Byron, Childe Harold’s Pilgrimage,  LXXII                 (traduction Enki)

     Les masses de rochers isolés, qui forcent le fleuve à se précipiter par trois points séparés n’ont pas plus de communication avec les deux rives que si celles-ci formaient quelque point inaccessible des Alpes. Ils sont couverts de quelques arbrisseaux verts, et quelquefois même on y a placé des alpins, qui certainement n’avaient rien à craindre de l’extérieure et qui trouvaient à s’y nourrir; mais la population ne pouvait pas outre-passer le territoire. Ces rochers s’élèvent à une hauteur considérable, et isolément semblent des écluses par lesquelles le fleuve, se divisant en trois branches, s’élance avec une inconcevable impétuosité. Le contraste qui se remarque dans cet ensemble n’est pas moins frappant. Avec ces arbrisseaux, ces plantes, ces fleurs, la colonie dont nous venons de parler, ces rocs sont là comme l’arche du déluge destinée à préserver de la destruction les plantes et les animaux, mais d’un déluge dont les eaux ne s’écoulent jamais. (…)

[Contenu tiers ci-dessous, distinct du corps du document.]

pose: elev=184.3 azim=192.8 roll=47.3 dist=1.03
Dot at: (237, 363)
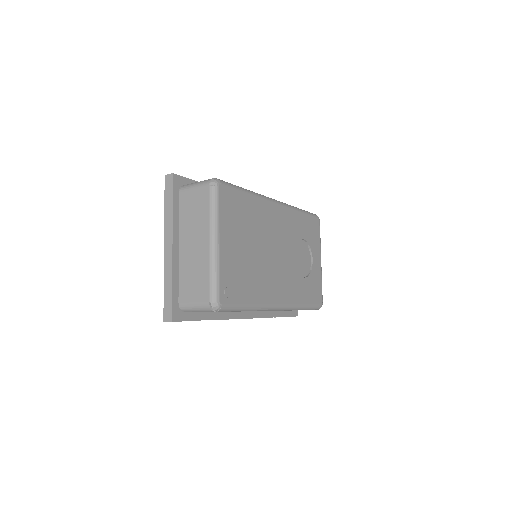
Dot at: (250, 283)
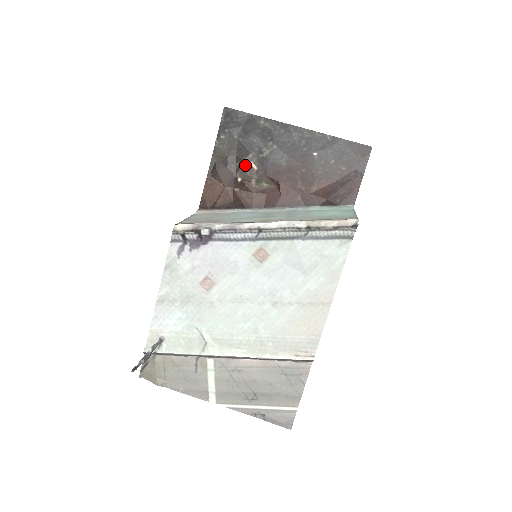
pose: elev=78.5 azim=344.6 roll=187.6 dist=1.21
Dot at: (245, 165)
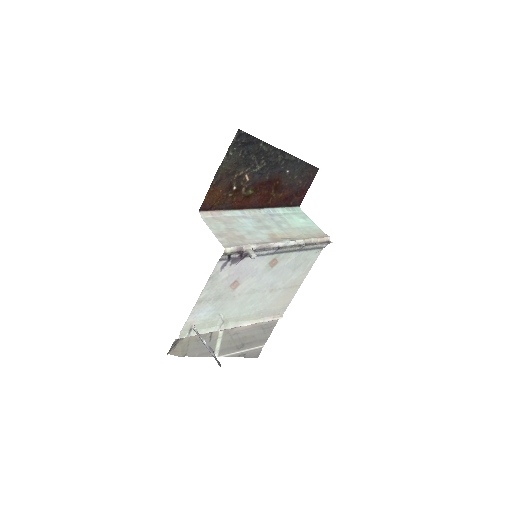
Dot at: (241, 177)
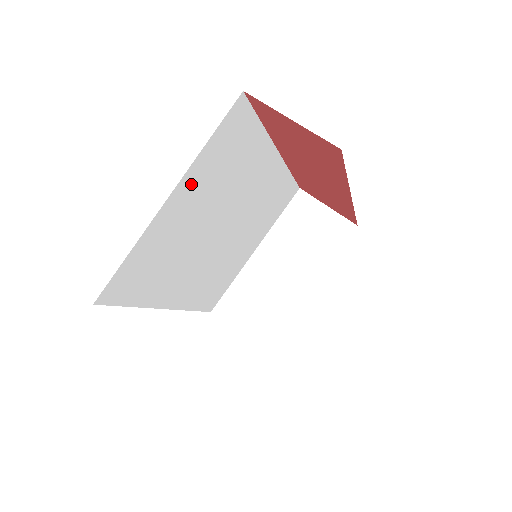
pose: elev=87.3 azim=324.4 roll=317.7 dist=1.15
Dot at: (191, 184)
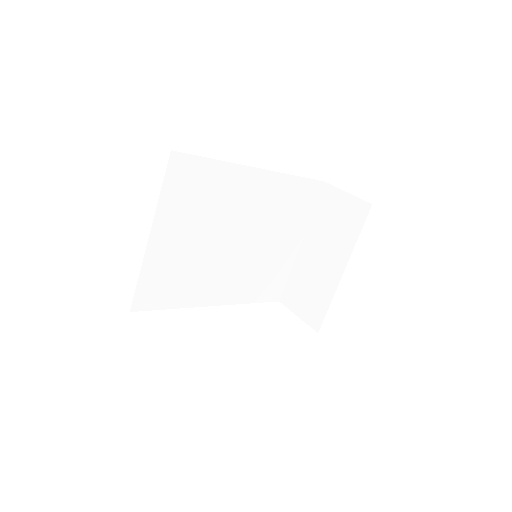
Dot at: (167, 221)
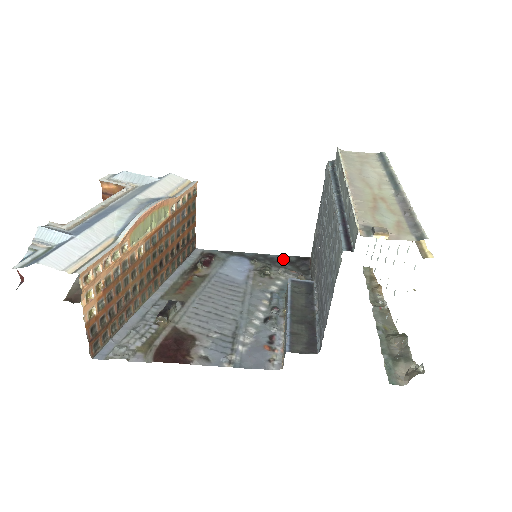
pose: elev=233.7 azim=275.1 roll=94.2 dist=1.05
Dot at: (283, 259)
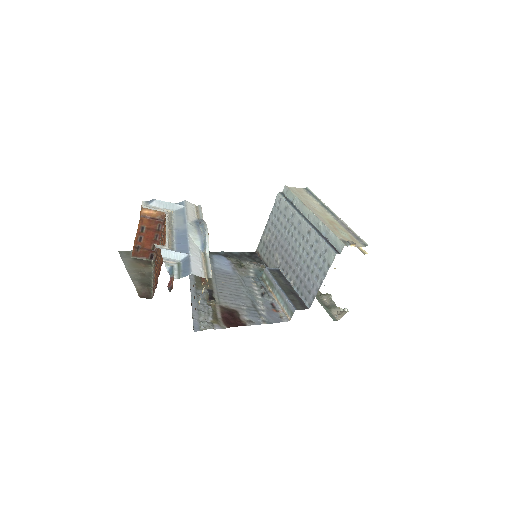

     L’effet de la chute ne tient pas seulement à sa hauteur, car, sous ce rapport, elle est inférieure à beaucoup d’autres en Suisse; mais il est produit principalement par l’énorme masse d’eau qui se précipite avec un fracas assourdissant, et par une rapidité que n’offre aucune autre cascade en Europe. Celle de Terni, qu’on lui a souvent comparée, a un aspect tout-à-fait différent. Soit par le volume des eaux, soit par le paysage et les objets qui l’environnent, elle a un caractère entièrement distinct de celui de la cascade de Lauffen, dans laquelle se montrent principalement la grandeur et la sublimité.
     En descendant le rocher escarpé qui domine la cataracte, le sentier conduit à un échafaudage, d’où le visiteur peut, avec moins de danger d’y être étouffé par la violence de l’air qu’il y en a à Niagara, s’avancer jusqu’à une certaine distance au-dessus de la chute, et jouir de l’effrayant plaisir de s’arrêter sur une planche glissante suspendue entre lui et l’éternité.

     Si le principe de vie qui anime tous les objets environnants est, comme le D. Macculoch l’a très bien observé, une des causes de l’effet que la cataracte produit sur l’esprit, cet effet est aussi dû en grande partie à cette image de l’éternité qu’entraîne avec lui ce flux sans commencement ni fin. Ce n’est pas l’éternité seule du fleuve qui coule et coulera jusqu’à ce que les temps ne soient plus; mais chaque moment est un moment de puissance et d’effort, et chacun de ces efforts, pareil à celui qui l’a précédé, est violent et infatigable comme lui. L’orageuse furie de la chute ne s’apaise jamais. Les guerres que se livrent le autres éléments ne sont que passagères : les vagues de l’océan courroucé se calment, les roulement de foudre cessent de se faire entendre, et le feuillage qu’agite l’orage étale bientôt le reflet brillant des gouttes d’eau qui le couvrent, lorsque les rayons du soleil viennent de nouveau animer la nature. Mais ici chaque instant est une tempête, et cette tempête se fera entendre pendant l’éternité.